About Ernst Ludwig Kirchner

1880-1938

Ernst Ludwig Kirchner was one of the founders of the artist‘s group "Die Brücke" (The Bridge) and one of the most important representatives of Expressionism. His oeuvre includes around 30,000 paintings, drawings, sketches and sculptures.

When a person's fear becomes too great and the purpose of life is not only threatened but also taken away, it is often only seen one way out: self-chosen death. This is what happened to Ernst Ludwig Kirchner, who took his own life by gunshot on a mountain pasture above Davos on 15 June 1938. Before that, however, he destroyed his woodblocks and a large number of his sculptures out of fear of the invasion of German troops.

Kirchner was born in Aschaffenburg, Germany, on 6 May 1880 but moved to Switzerland on 13 October 1918. After several stays in sanatoriums because of severe depression and drug abuse in Germany, his friends admitted him to the doctor Ludwig Spengler in Davos.

The First World War, for which Kirchner volunteered for military service, triggered his anxiety. His "Self-Portrait as a Soldier" of 1915 was a testimony to his inner state of mind.

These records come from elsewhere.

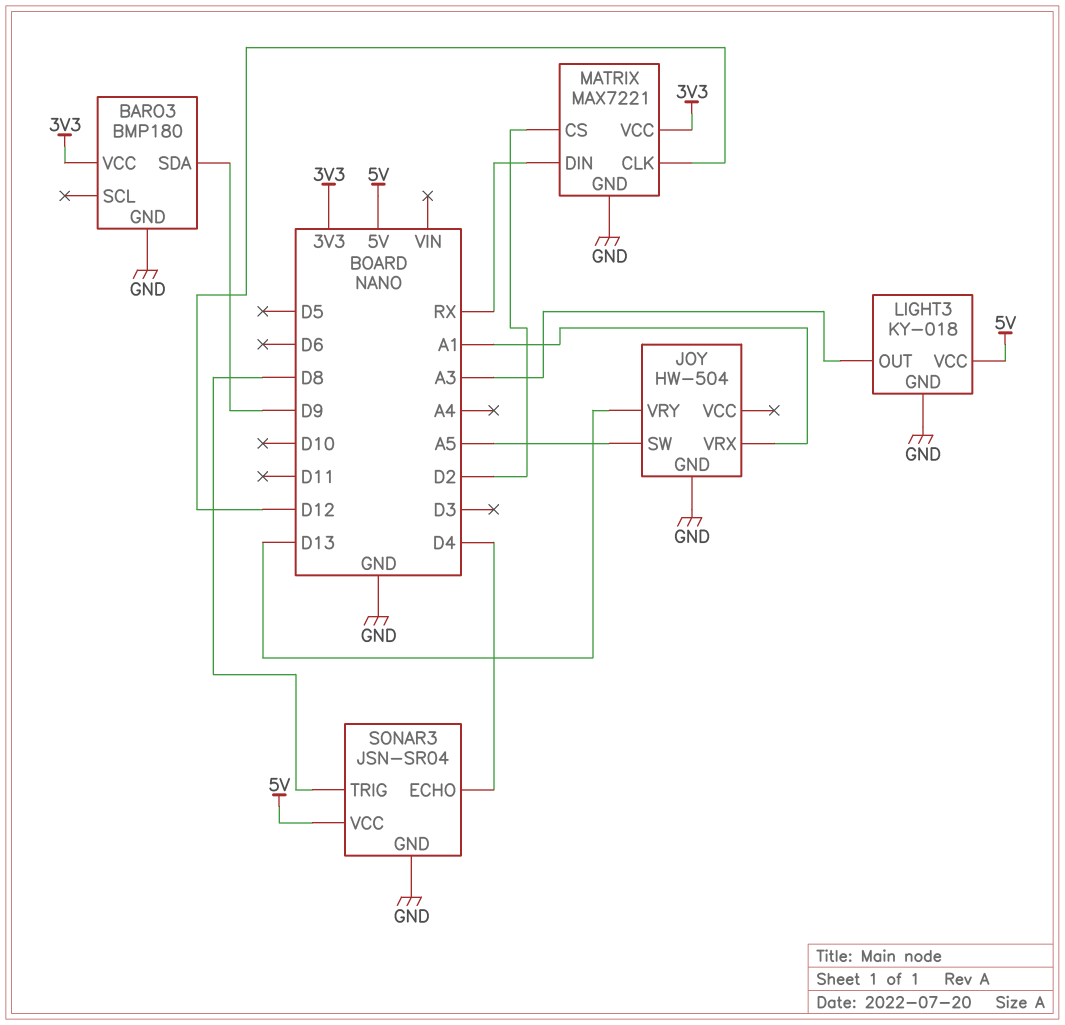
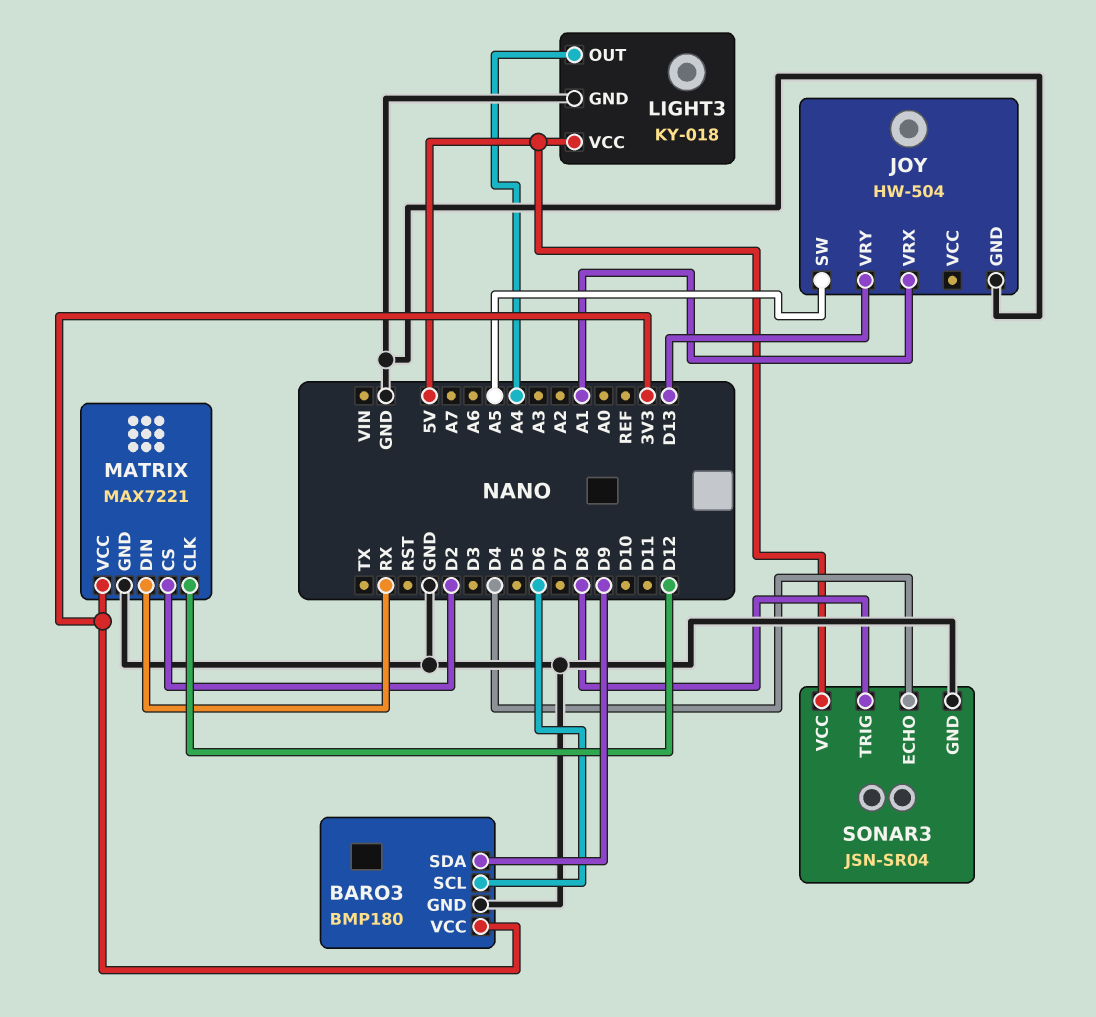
BARO3 pin SCL: none -> D6
LIGHT3 pin OUT: A3 -> A4

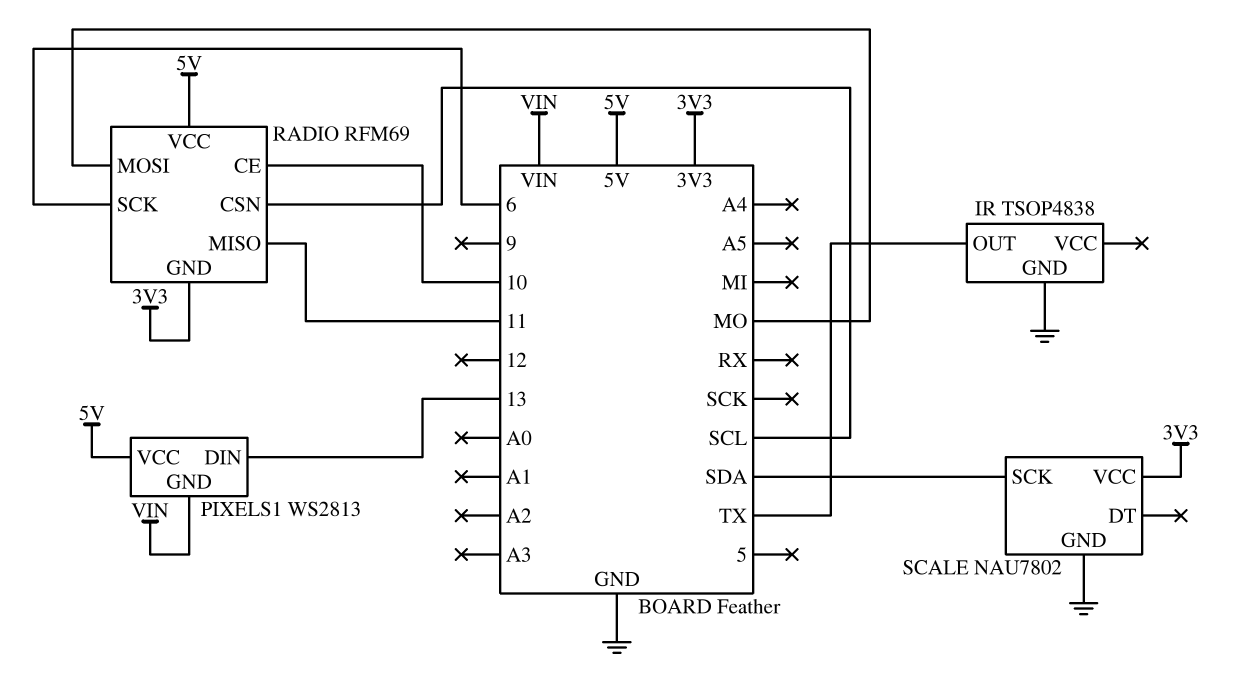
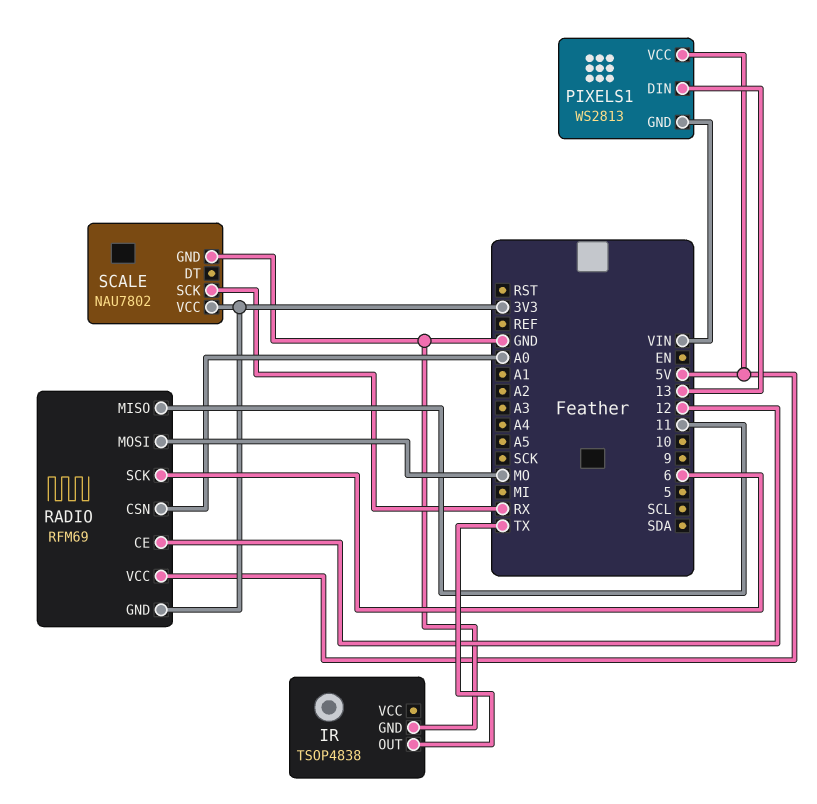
RADIO pin CE: 10 -> 12
RADIO pin CSN: SCL -> A0
SCALE pin SCK: SDA -> RX

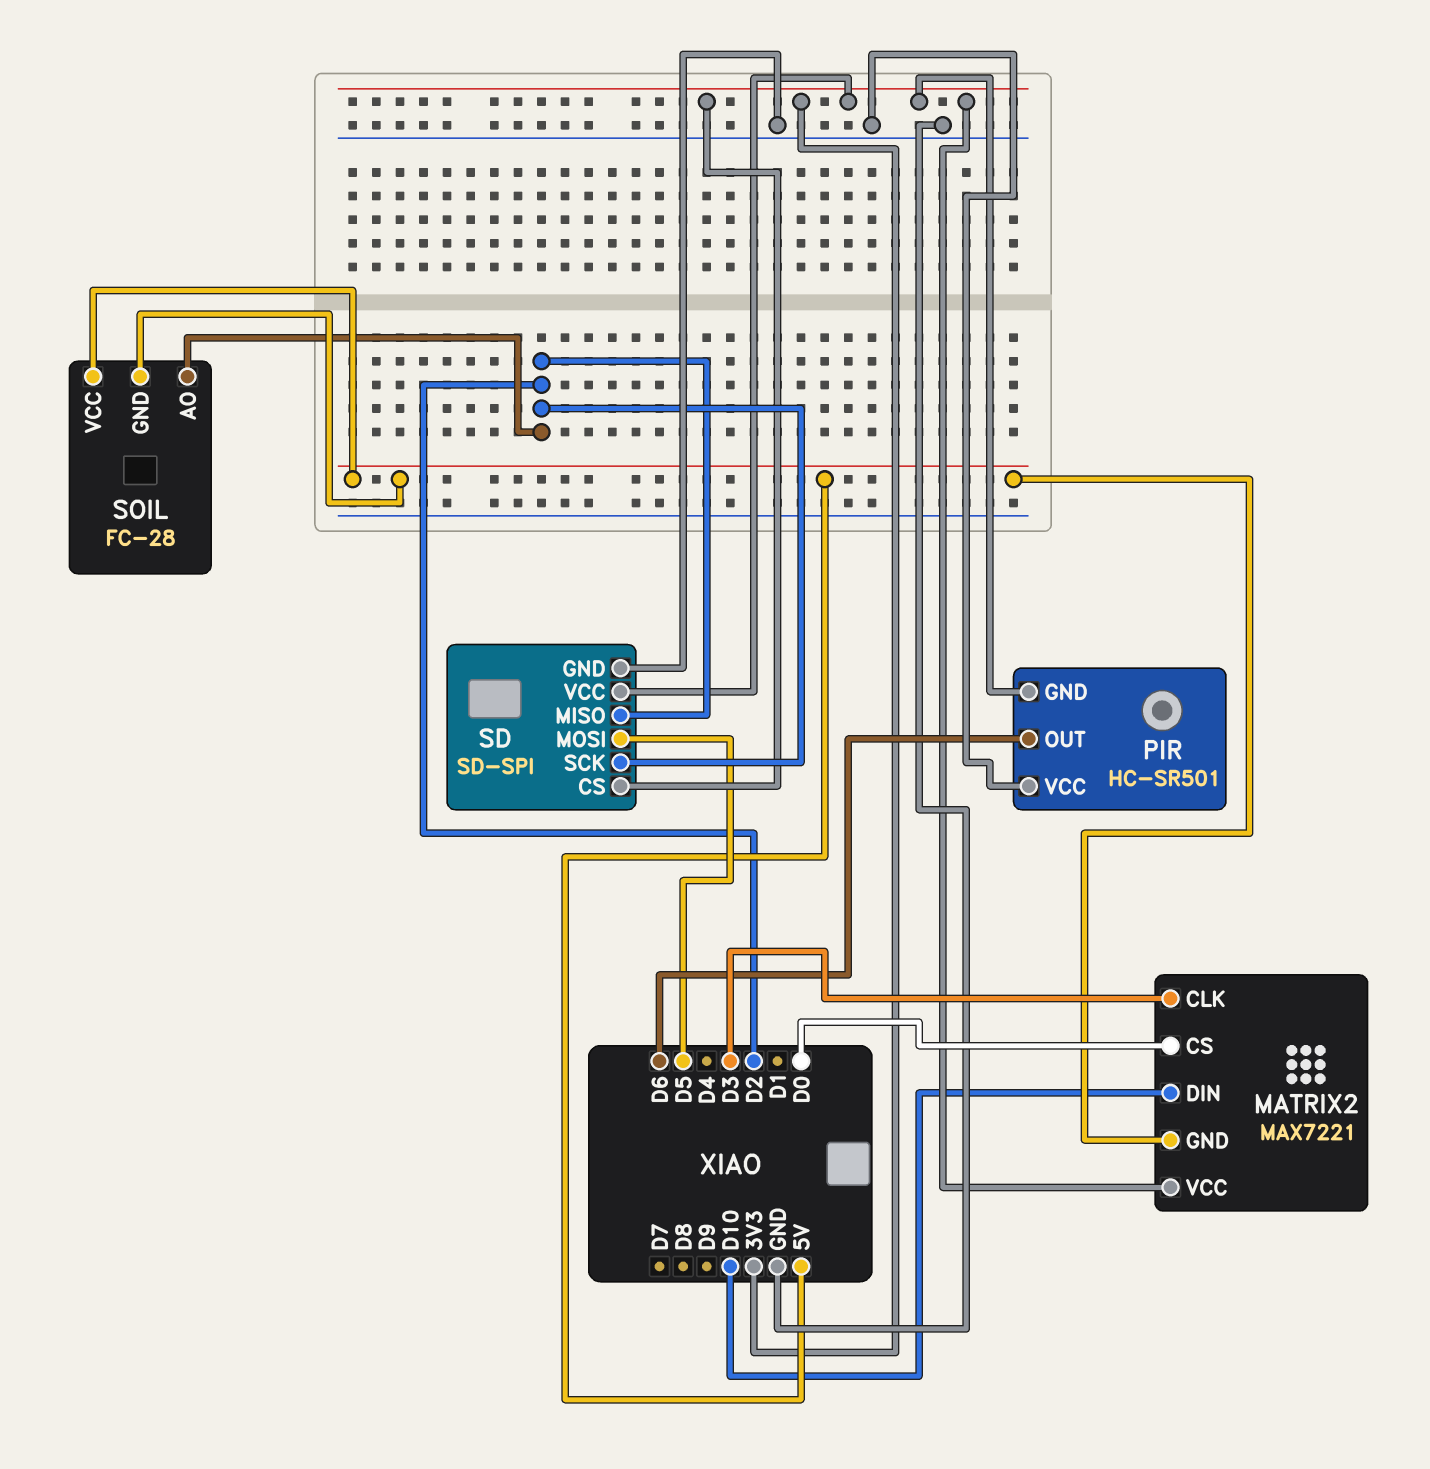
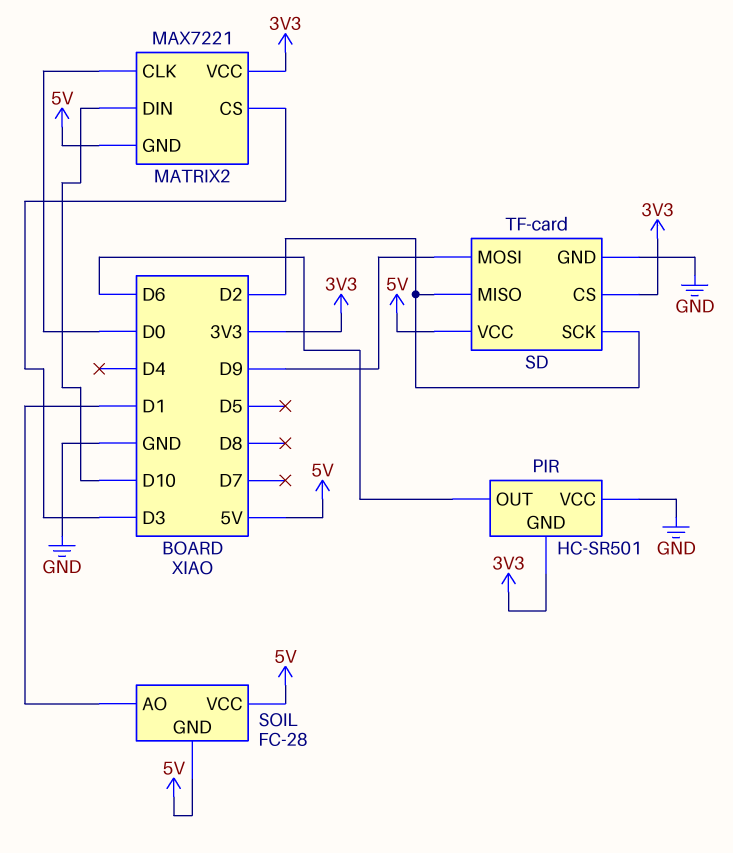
MATRIX2 pin CLK: D3 -> D0
MATRIX2 pin CS: D0 -> D3
SD: SD-SPI -> TF-card
SD pin MOSI: D5 -> D9
SD pin VCC: 3V3 -> 5V
SOIL pin AO: D2 -> D1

Kirchner was a painter who always reproduced his immediate surroundings in oil, woodcut, etching and also sculpture. Therefore, his work is structured through several phases. As a co-founder of the artist‘s group "Die Brücke" in 1905, he represented a strongly colourful and expressive style of painting, the themes of which are mainly the so-called "quarter-hour nudes" as well as city scenes of Dresden and Berlin. With the "discovery" of open-air painting, the nudes moved from the studio to the open air, in 1904 to the Moritzburg lakes, and from 1908 to Fehmarn.

After the ending of the group "Die Brücke" in 1913, Kirchner chose Berlin street scenes as a new motif, depicting the milieu of the cocottes with hard strokes and black outlines. For a long time, a critical view of the fringe groups of society took over from his paradisiacal landscape painting.

It was not until he returned to Switzerland that he found inner peace and equilibrium. His Swiss paintings of the 1920s are captivating for their colour harmonies and flowing forms.

In addition to painting and graphic art, the artist, who lived in an alpine hut, also devoted himself to sculpture. However, the National Socialists' seizure of power and the defamation of 639 of his works as "degenerate art" once again fuelled the fears of the sensitive artist and led him to his tragedy.